** Opening EXCERPTED RECORDS block **

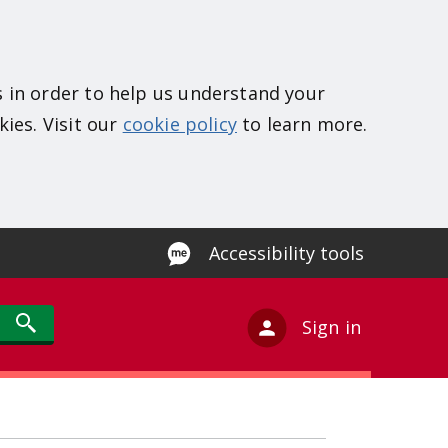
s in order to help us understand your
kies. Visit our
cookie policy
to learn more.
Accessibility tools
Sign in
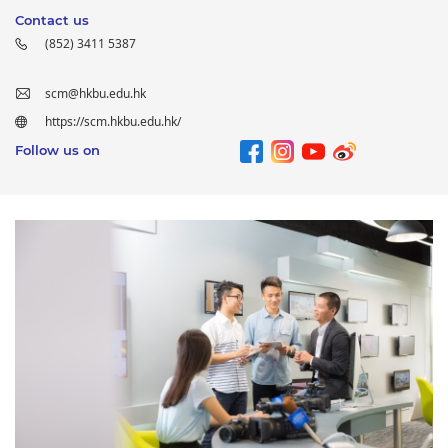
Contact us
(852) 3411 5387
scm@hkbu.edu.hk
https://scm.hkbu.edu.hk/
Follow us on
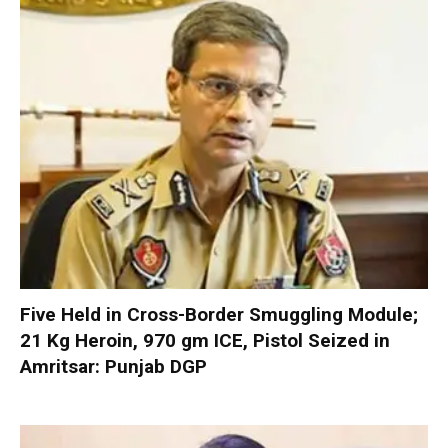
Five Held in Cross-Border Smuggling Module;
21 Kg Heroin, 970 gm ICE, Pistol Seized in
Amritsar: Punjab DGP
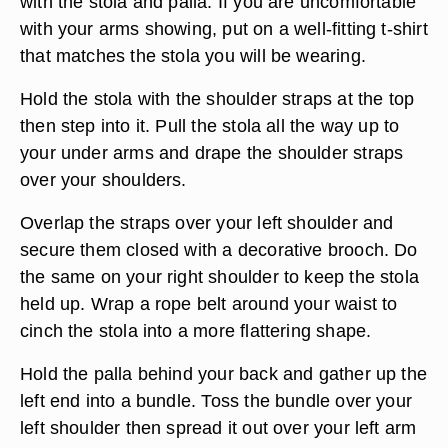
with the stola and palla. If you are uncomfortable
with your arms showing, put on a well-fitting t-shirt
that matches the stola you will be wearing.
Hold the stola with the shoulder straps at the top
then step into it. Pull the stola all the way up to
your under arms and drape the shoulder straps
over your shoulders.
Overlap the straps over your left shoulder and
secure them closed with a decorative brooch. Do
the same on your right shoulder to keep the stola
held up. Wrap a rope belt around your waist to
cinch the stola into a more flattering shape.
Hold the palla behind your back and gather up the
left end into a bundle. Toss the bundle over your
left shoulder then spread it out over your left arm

** Closing EXCERPTED RECORDS block **

WHAT YOU WILL DO —
Write out exactly the lines above from the line with "Overlap the straps" through the line with "left end into", both of them included, and leave out all other lines.

OUTPUT OF THE TASK —
Overlap the straps over your left shoulder and
secure them closed with a decorative brooch. Do
the same on your right shoulder to keep the stola
held up. Wrap a rope belt around your waist to
cinch the stola into a more flattering shape.
Hold the palla behind your back and gather up the
left end into a bundle. Toss the bundle over your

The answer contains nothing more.